母上の姿を見た瞬間、私は駆け出していた。


「母上……!」


けれど、玖音の声が私を止めた。


「近づいてはなりません」


鋭い声だった。


私は足を止める。


「なぜ……」


「クシナ様そのものではありません」


玖音は、苦しげに言った。


「私の中に残った影です。

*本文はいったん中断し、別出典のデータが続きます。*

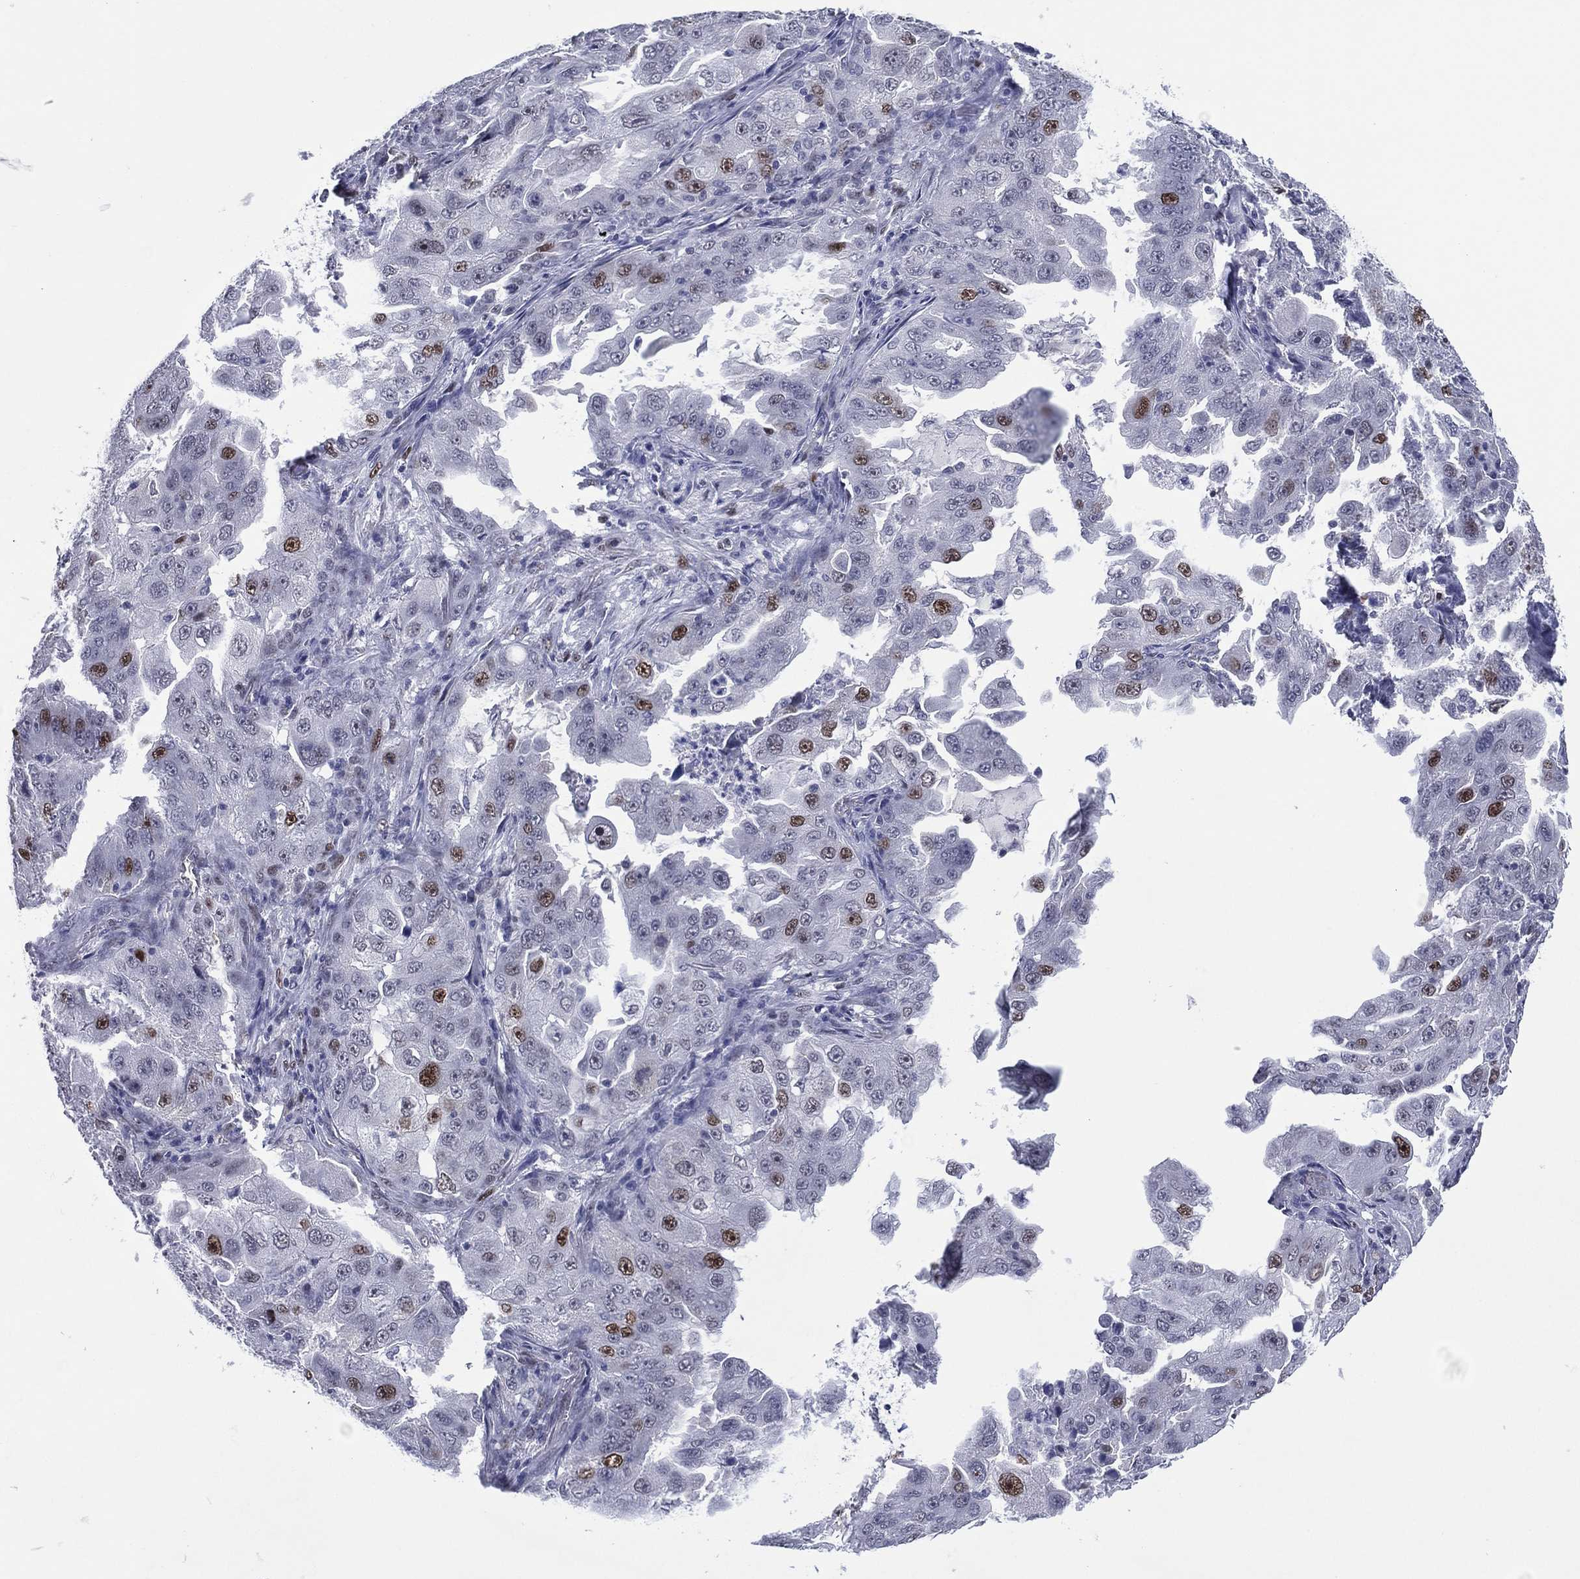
{"staining": {"intensity": "strong", "quantity": "<25%", "location": "nuclear"}, "tissue": "lung cancer", "cell_type": "Tumor cells", "image_type": "cancer", "snomed": [{"axis": "morphology", "description": "Adenocarcinoma, NOS"}, {"axis": "topography", "description": "Lung"}], "caption": "This micrograph demonstrates IHC staining of human lung cancer, with medium strong nuclear expression in about <25% of tumor cells.", "gene": "GATA6", "patient": {"sex": "female", "age": 61}}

触れれば、消えます」


息が止まった。


母上は、ただこちらを見つめていた。


昔と同じ顔で。


あの頃と変わらない、優しい眼差しで。


「……母上」


声が震えた。


知らないうちに、涙が零れていた。


視界の端で、ジゲンも動けずにいた。


呆けたように。


信じられないものを見るように。


「母上なのですか」


問いかけても、母上は答えなかった。


ただ、静かに微笑んでいた。


玖音が、ゆっくりと立ち上がる。


「クシナ様」


その声には、確かな緊張があった。


「……逝かれるのですね」


母上は、私ではなく玖音を見た。


そして、微かに笑った。


それだけだった。


母上は背を向ける。


白い光の中へ、ゆっくりと歩き出す。


「待って」


私は手を伸ばした。


「待ってください、母上……!」


けれど、指先が届く前に、母上の姿は音もなく消えた。


残ったのは、白く冷たい通路だけだった。


私は、伸ばした手を下ろせなかった。


胸の奥に、穴が開いたようだった。


玖音が、私の前に立つ。


その表情は、いつになく険しかった。


「この先に、魔女がいます」


「……魔女」


玖音が、私に包みを差し出した。


リン、と小さな音が鳴る。


鈴だった。


「……これは」


「お預かりしていた、クシナ様の形見です」


胸が、強く鳴った。


玖音は、母上が消えた光の奥を見据える。


その横顔は、いつになく苦しげだった。


「……クシナ様は、私たちを止めに来られたのではありません」


「では、なぜ……」


玖音は、包みを握る私の手に目を落とした。


「進め、と」


胸が詰まった。


「ただし、この先を侮るなと」


玖音の声が、低く沈む。


「そう、告げに来られたのだと思います」



少し先へ進むと、扉があった。


巨大な扉だった。


けれど、不思議と威圧感はない。


玖音と二人で扉を押す。


重いはずの扉は、音もなく開きかけた。


その隙間から、音が漏れる。


扉が開くにつれ、その音は大きくなっていった。


幾重にも重なる弦の音。


水面を撫でるような笛の音。


聞いたことのない旋律が、柔らかく耳に触れる。


心地よかった。


恐ろしいほどに。


「……いる」


私は、息を呑んだ。


広間には、大勢の者たちがいた。


死者ではない。


少なくとも、そうは見えなかった。


白い衣を纏った者たちが踊り、笑い、唄を歌っている。


金の杯が掲げられ、花びらのような光が宙を漂っていた。


ここが陰世であることを、忘れてしまいそうになるほどだった。


その奥に、一人の女が腰かけていた。


白い髪。


白い衣。


細い指に握られた、白い杖。


女が、こちらを見た。


遥か遠くにいるはずなのに。


目が合った。


その瞬間、胸の奥が冷えた。


私は、無意識に歩き出していた。


一歩。


踏み出した、その時だった。


女が、杖の先で床を軽く打った。


コン。


ただ、それだけだった。


音が止んだ。


唄も。


笑い声も。


衣擦れも。


杯の鳴る音も。


すべてが消えた。


次の瞬間、広間にいた者たちの姿が消えていた。


私たち三人だけが、そこに残されている。


気づけば周囲は、純白だった。


壁も。


床も。


天井も。


先ほどまでの広間さえ、白に塗り潰されている。


言葉を発することすら、恐ろしかった。


あの者たちは、どこへ行ったのか。


退いたのか。


隠れたのか。


それとも、消されたのか。


分からない。


けれど、分かってしまった。


この女は、眉一つ動かさずに、それをした。


白い魔女は、静かに口を開く。


「よく来た」


その声は穏やかすぎて、恐ろしかった。